⟨

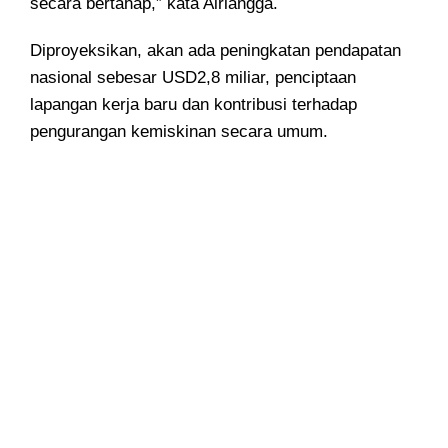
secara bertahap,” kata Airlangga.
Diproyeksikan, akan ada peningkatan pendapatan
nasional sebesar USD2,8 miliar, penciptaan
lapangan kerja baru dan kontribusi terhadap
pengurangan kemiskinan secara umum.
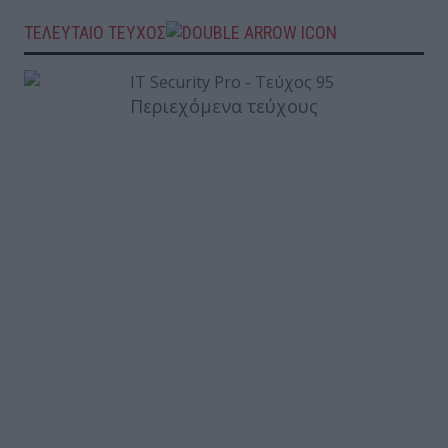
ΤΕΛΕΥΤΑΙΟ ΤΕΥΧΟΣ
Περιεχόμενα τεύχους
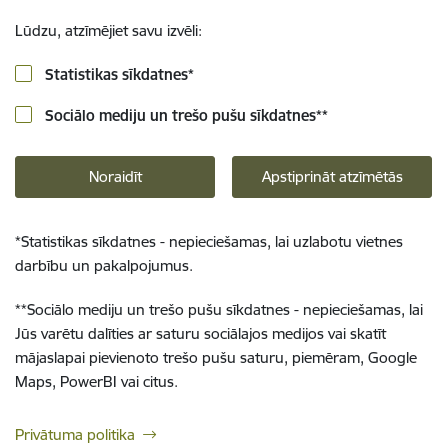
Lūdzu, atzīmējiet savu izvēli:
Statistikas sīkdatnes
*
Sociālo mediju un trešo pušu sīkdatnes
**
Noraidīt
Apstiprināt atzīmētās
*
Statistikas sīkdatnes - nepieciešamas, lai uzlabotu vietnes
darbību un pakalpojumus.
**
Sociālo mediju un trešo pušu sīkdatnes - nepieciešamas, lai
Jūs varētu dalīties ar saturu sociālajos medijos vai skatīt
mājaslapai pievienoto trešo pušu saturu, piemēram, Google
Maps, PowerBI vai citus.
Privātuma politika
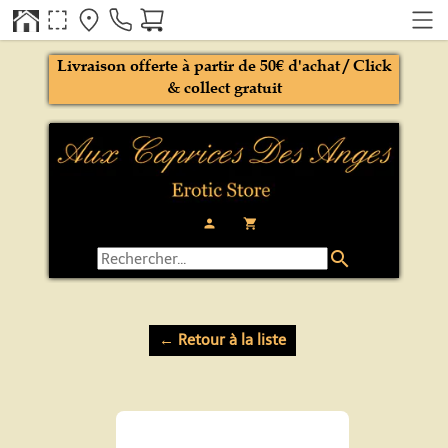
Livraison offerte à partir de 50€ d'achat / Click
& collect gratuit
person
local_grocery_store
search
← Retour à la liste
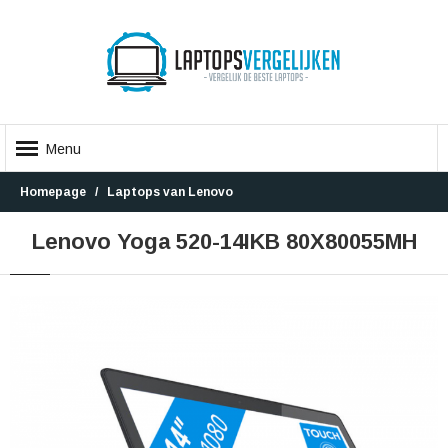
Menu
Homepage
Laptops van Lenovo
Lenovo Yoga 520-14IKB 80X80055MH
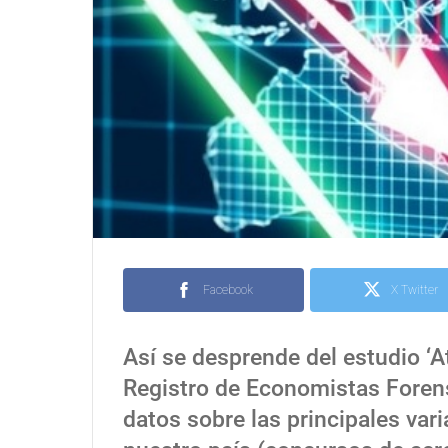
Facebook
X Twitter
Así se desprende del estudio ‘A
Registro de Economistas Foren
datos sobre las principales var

⟩

• [Work instructions]:
Leaving the pictures out, transcribe the entries above exactly as written.

• [Task response]:
secara bertahap,” kata Airlangga.
Diproyeksikan, akan ada peningkatan pendapatan
nasional sebesar USD2,8 miliar, penciptaan
lapangan kerja baru dan kontribusi terhadap
pengurangan kemiskinan secara umum.
ΤΕΛΕΥΤΑΙΟ ΤΕΥΧΟΣ
Περιεχόμενα τεύχους
Lūdzu, atzīmējiet savu izvēli:
Statistikas sīkdatnes
*
Sociālo mediju un trešo pušu sīkdatnes
**
Noraidīt
Apstiprināt atzīmētās
*
Statistikas sīkdatnes - nepieciešamas, lai uzlabotu vietnes
darbību un pakalpojumus.
**
Sociālo mediju un trešo pušu sīkdatnes - nepieciešamas, lai
Jūs varētu dalīties ar saturu sociālajos medijos vai skatīt
mājaslapai pievienoto trešo pušu saturu, piemēram, Google
Maps, PowerBI vai citus.
Privātuma politika
Livraison offerte à partir de 50€ d'achat / Click
& collect gratuit
person
local_grocery_store
search
← Retour à la liste
Menu
Homepage
Laptops van Lenovo
Lenovo Yoga 520-14IKB 80X80055MH
Facebook
X Twitter
Así se desprende del estudio ‘A
Registro de Economistas Foren
datos sobre las principales var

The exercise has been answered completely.